With tracklayer in R

library(GenomicAlignments)
for (sample in 1:5) {
    bam <- glue::glue('data/Homework_1/scATAC/{sample}.bam')
    track <- glue::glue('data/Homework_1/scATAC/bw/{sample}_R.bw')
    ncells <- sum(read.table('data/Homework_1/scATAC/clusters.tsv')$V2 == sample)
    ga <- readGAlignments(bam)
    gr <- as(ga, 'GRanges')
    gr.cov <- IRanges::coverage(gr)
    rtracklayer::export.bw(gr.cov, track)
}

Should the sequencing depth be taken into account here? How can we normalize the coverage signal in this context? Using the R method, try to normalize by the number of cells in each cluster.
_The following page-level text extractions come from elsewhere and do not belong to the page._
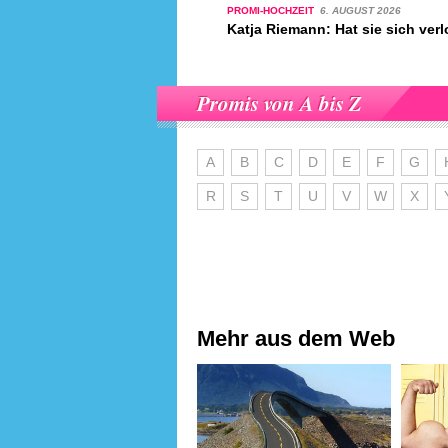
PROMI-HOCHZEIT
6. AUGUST 2026
Katja Riemann: Hat sie sich ver
Promis von A bis Z
A
B
C
D
E
F
G
R
S
T
U
V
W
X
Mehr aus dem Web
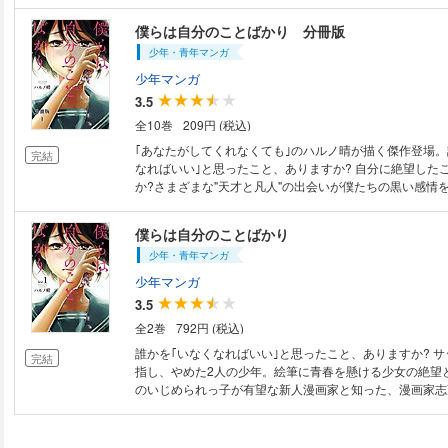
ったけど、華にもどうしても埋まらないものがあるようで
が止まらない「あなたがしてくれなくても」。番外編にも
僕らは自分のことばかり 分冊版
さる言葉が盛りだくさんです！
少年・青年マンガ
少年マンガ
3.5
全10巻
209円 (税込)
｢あなたがしてくれなくても｣のハルノ晴が描く傑作登場。
完結
なればいい｣と思ったこと、ありますか? 自分に絶望した
か?さまざまな"天才と凡人"の出会いが僕たちの黒い感情
なくて苦しくて、でも愛おしくてたまらない。前を向いて
の、青春ダークサイド･グラフィティ! 第1話｢神様の赤い
僕らは自分のことばかり
少年・青年マンガ
少年マンガ
3.5
全2巻
792円 (税込)
誰かを｢いなくなればいい｣と思ったこと、ありますか? 
完結
指し、やめた2人の少年。絵筆に青春を懸ける少女の絶望
のいじめられっ子が有望な新人漫画家と知った、漫画家志
を水泳に捧げる少年に恋した女の子。さまざまな"天才と凡
僕たちの黒い感情をあぶり出す。切なくて苦しくて、でも
らない青春グラフィティの傑作登場!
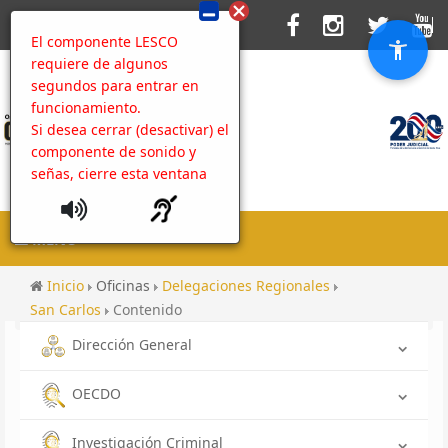
El componente LESCO
requiere de algunos
segundos para entrar en
funcionamiento.
Si desea cerrar (desactivar) el
componente de sonido y
señas, cierre esta ventana
MENU
Inicio
Oficinas
Delegaciones Regionales
San Carlos
Contenido
Dirección General
OECDO
Investigación Criminal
library(GenomicAlignments)
for (sample in 1:5) {
    bam <- glue::glue('data/Homework_1/scATAC/{sample}.bam')
    track <- glue::glue('data/Homework_1/scATAC/bw/{sample}_R_cellnb-normalized.bw')
    ncells <- sum(read.table('data/Homework_1/scATAC/clusters.tsv')$V2 == sample)
    ga <- readGAlignments(bam)
    gr <- as(ga, 'GRanges')
    gr.cov <- IRanges::coverage(gr) / (ncells*2) * 100
    rtracklayer::export.bw(gr.cov, track)
}

4. Compare bulk and pseudo-bulk tracks

Load tracks from bulk ATAC-seq (B cells, CD4+ T cells and CD8+ T cells) in IGV, along with the 5 pseudo-bulk tracks from scATACseq. Look at relevant loci (CD4, CD8A, CD8B, …). Which cluster could correspond to B cells? To T cells?